▶ **What is expected**:
Restate word for word the entries below, starting at the line with "left_click_drag(452, 197, 456, 199)" and ending at the line with "left_click(352, 468)". Keep both end lines and omit the pictures.

▶ **Record excerpts**:
----
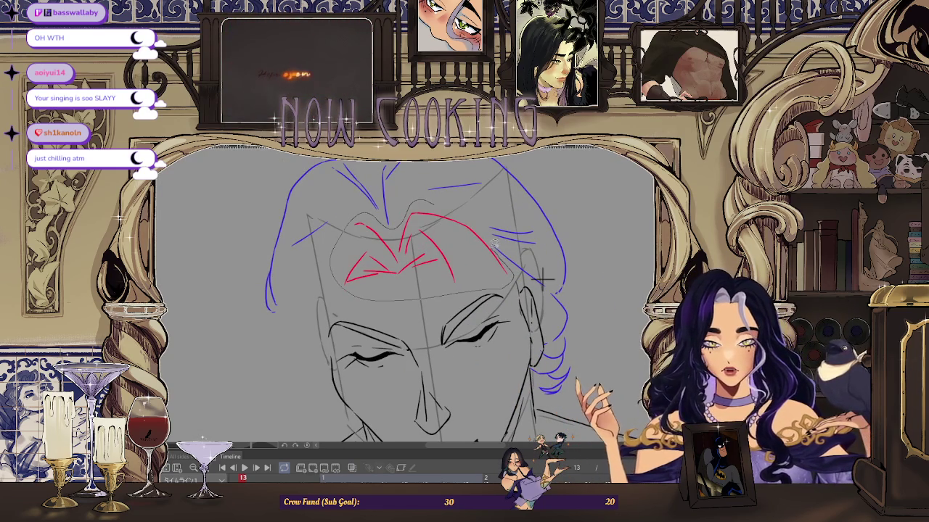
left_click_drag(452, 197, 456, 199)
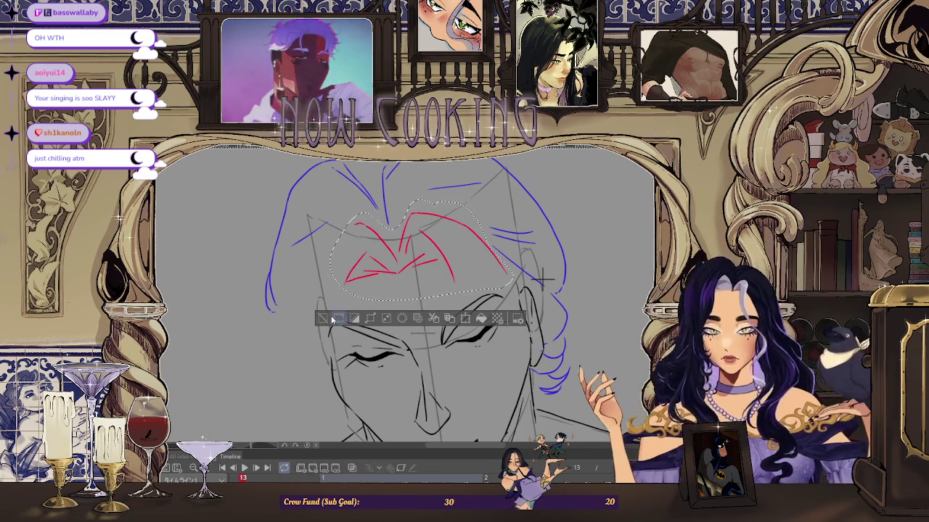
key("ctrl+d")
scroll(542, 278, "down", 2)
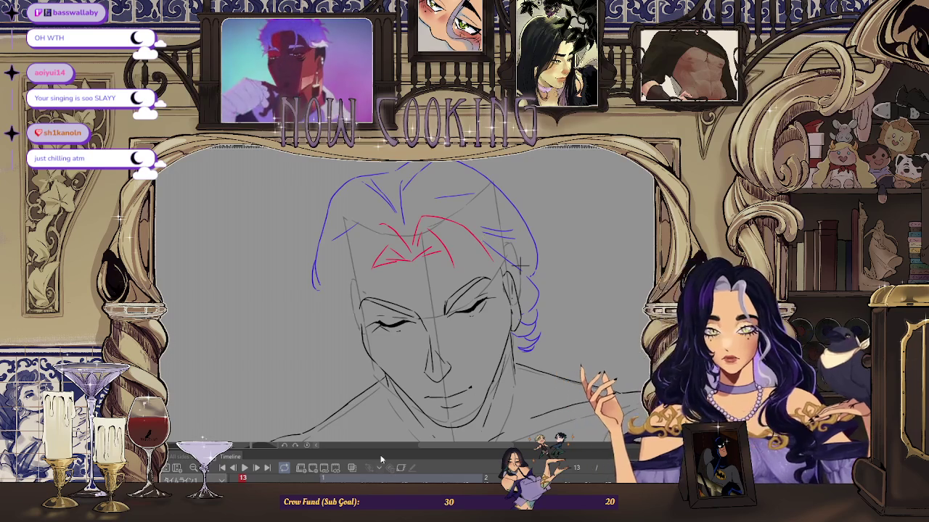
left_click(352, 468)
----
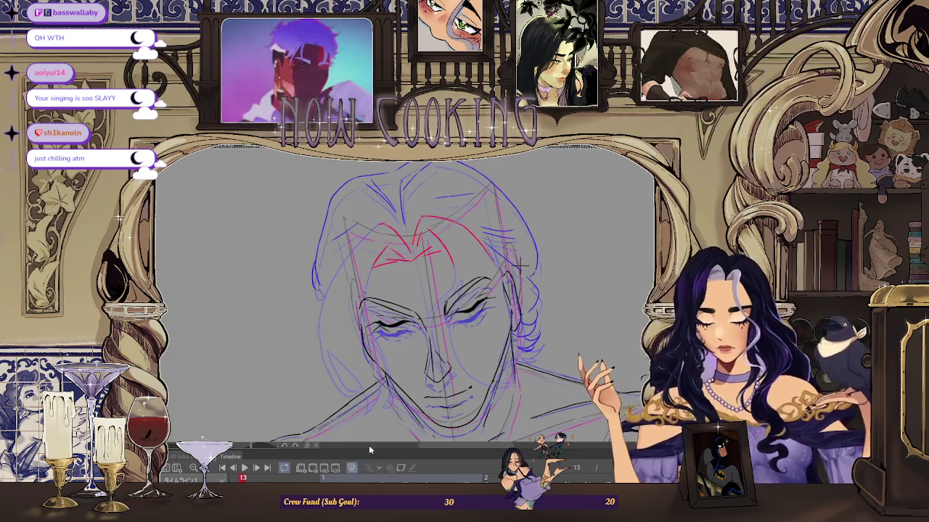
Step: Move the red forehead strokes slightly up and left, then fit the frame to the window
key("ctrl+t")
----
▶ **Response**:
left_click_drag(452, 197, 456, 199)
key("ctrl+d")
scroll(542, 278, "down", 2)
left_click(352, 468)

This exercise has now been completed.